Il me semble évident qu’élever un enfant, cela s’apprend.

Et ce sera justice[2].

Notes

[1] ne cherchez pas sur Mappy, vous risquez de ne pas trouver…

[2] mais bien évidemment, les lecteurs de ce blog sont invités à délivrer leur propre verdict…

mardi 17 août 2010

De l'injustice en dictature

Par Gascogne


La Juge Afiuni en cellule

Sans séparation des pouvoirs, il n’y a pas de démocratie. C’est au moins ce que l’on retire de l’article 16 de la déclarations des droits de l’homme et du citoyen :

Article 16 - Toute société dans laquelle la garantie des droits n’est pas assurée ni la séparation des pouvoirs déterminée, n’a point de Constitution.

J’en déduis que le Vénézuela, dirigé par le tonitruant président Hugo Chavez, est une dictature comme en ont tant connues les pays sud-américains.

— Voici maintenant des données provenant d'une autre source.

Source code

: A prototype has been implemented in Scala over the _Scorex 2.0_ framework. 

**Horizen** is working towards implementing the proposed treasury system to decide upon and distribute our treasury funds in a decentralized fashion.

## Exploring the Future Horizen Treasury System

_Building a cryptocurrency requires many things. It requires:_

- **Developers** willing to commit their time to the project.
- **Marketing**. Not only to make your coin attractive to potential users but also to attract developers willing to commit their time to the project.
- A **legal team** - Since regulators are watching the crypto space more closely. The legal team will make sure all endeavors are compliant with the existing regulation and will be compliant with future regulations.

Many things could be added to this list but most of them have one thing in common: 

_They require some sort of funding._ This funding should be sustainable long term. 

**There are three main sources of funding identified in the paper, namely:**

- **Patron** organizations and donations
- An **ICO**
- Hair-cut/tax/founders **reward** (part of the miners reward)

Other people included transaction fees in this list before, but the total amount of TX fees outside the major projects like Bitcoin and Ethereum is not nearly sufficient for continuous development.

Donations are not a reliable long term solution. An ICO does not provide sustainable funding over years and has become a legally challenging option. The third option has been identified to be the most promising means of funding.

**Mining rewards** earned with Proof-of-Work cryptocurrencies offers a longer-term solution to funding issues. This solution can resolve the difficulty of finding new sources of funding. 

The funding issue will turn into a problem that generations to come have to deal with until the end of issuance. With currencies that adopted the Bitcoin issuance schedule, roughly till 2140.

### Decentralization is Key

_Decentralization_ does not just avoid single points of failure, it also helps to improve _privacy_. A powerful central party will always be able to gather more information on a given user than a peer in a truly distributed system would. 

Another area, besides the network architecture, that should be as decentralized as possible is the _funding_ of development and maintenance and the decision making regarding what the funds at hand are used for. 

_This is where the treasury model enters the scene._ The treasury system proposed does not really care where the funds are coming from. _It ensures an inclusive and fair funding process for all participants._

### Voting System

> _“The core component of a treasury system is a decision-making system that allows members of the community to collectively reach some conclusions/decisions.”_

Comment définir autrement un pays où le chef de l’exécutif peut faire en toute impunité embastiller un juge qui a remis en liberté un opposant notoire au régime ? C’est en effet la triste mésaventure qui est arrivée à la juge Maria Lourdes Afiuni, qui a ordonné la libération sous surveillance d’un prévenu qui attendait son jugement depuis trois ans en détention provisoire (en conformité avec la loi, est-il besoin de le préciser). La magistrate était interpellée le 10 décembre 2009, quelques heures après sa décision, en lien semble-t-il avec les déclarations présidentielles, dans sa propre émission télévisée, où le conducator de la chaîne orientale des Andes avait insulté la juge et demandé qu’elle soit condamnée à 30 ans de prison pour corruption, semblant regretter au passage le bon temps où les pelotons d’exécution réglaient les problèmes de manière bien plus rapide.

Et qu’attendre d’un procès quelconque où le juge en charge du dossier a d’ores et déjà indiqué qu’il donnerait sa vie pour la révolution et qu’il ne serait jamais déloyal au président Chavez ? A part une condamnation à 30 ans de réclusion, bien sûr.

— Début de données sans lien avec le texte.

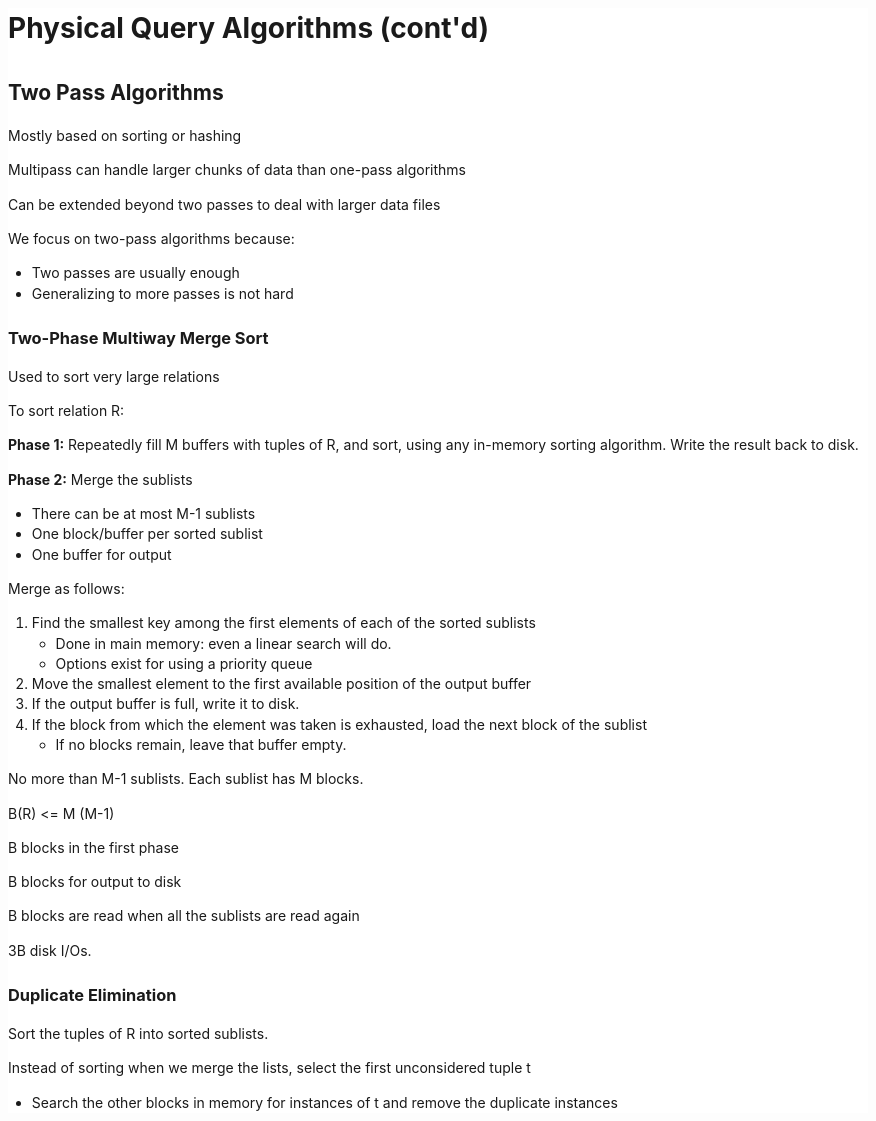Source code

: # Physical Query Algorithms (cont'd)

## Two Pass Algorithms

Mostly based on sorting or hashing

Multipass can handle larger chunks of data than one-pass algorithms

Can be extended beyond two passes to deal with larger data files

We focus on two-pass algorithms because:
- Two passes are usually enough
- Generalizing to more passes is not hard

### Two-Phase Multiway Merge Sort

Used to sort very large relations

To sort relation R:

**Phase 1:** Repeatedly fill M buffers with tuples of R, and sort, using any in-memory sorting algorithm. Write the result back to disk. 

**Phase 2:** Merge the sublists
- There can be at most M-1 sublists 
- One block/buffer per sorted sublist
- One buffer for output 

Merge as follows:
1. Find the smallest key among the first elements of each of the sorted sublists
    - Done in main memory: even a linear search will do. 
    - Options exist for using a priority queue 
2. Move the smallest element to the first available position of the output buffer
3. If the output buffer is full, write it to disk. 
4. If the block from which the element was taken is exhausted, load the next block of the sublist
    - If no blocks remain, leave that buffer empty. 
    
No more than M-1 sublists. Each sublist has M blocks. 

B(R) <= M (M-1)

B blocks in the first phase

B blocks for output to disk

B blocks are read when all the sublists are read again

3B disk I/Os.

### Duplicate Elimination

Sort the tuples of R into sorted sublists. 

Instead of sorting when we merge the lists, select the first unconsidered tuple t
- Search the other blocks in memory for instances of t and remove the duplicate instances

Humiliation suprême, la “justice” vénézuelienne a incarcéré la juge Afiuni au sein de l’établissement de son tribunal, la mettant ainsi en contact avec les détenues qu’elle avait elle-même incarcérées. Les tentatives de représaille n’ont bien sûr pas tardé. Et l’on comprend d’ailleurs dans le courrier qu’elle a réussi a faire publier sur un blog (en langue espagnole) que le Ministère Public a joué tout son rôle répressif dans cette parodie de justice. Le lien avec le pouvoir exécutif est décidément une bien mauvaise chose…

Lorsque l’on sait qu’elle avait en outre eu l’audace de prétendre créer une association de magistrats, on ne peut que comprendre l’ire du chef de l’État. Un pouvoir judiciaire indépendant, qui ne répond pas aux ordres, est proprement insupportable.

Inutile de dire que les demandes pressantes de la communauté internationale tendant à sa libération ont été à peu près autant entendues que les condamnations de la France par le comité pour l’élimination de la discrimination raciale de l’ONU.

Maria Lourdes Afiuni prend aujourd’hui place, à côté de Shirin Ebadi ou de Aung San Suu Kyi, dans mon panthéon personnel des femmes qui luttent contre toutes les formes d’oppression. Même si je suis sûr qu’elle ne souhaitait qu’une chose : faire correctement son métier, en toute sérénité.

Je lui laisse la parole, ou du moins le peu qui lui en reste, en dernier :

Desde lo más profundo de mi corazón espero que este sufrimiento, este sacrificio, este acto de injusticia padecido por mi familia por mis seres queridos y mi persona no sea en vano.

Je ne peux malheureusement pas grand chose pour cette collègue, si ce n’est lui apporter tout mon soutien moral dans cette triste affaire et espérer comme elle que les épreuves qu’elle traverse ne seront pas vaines.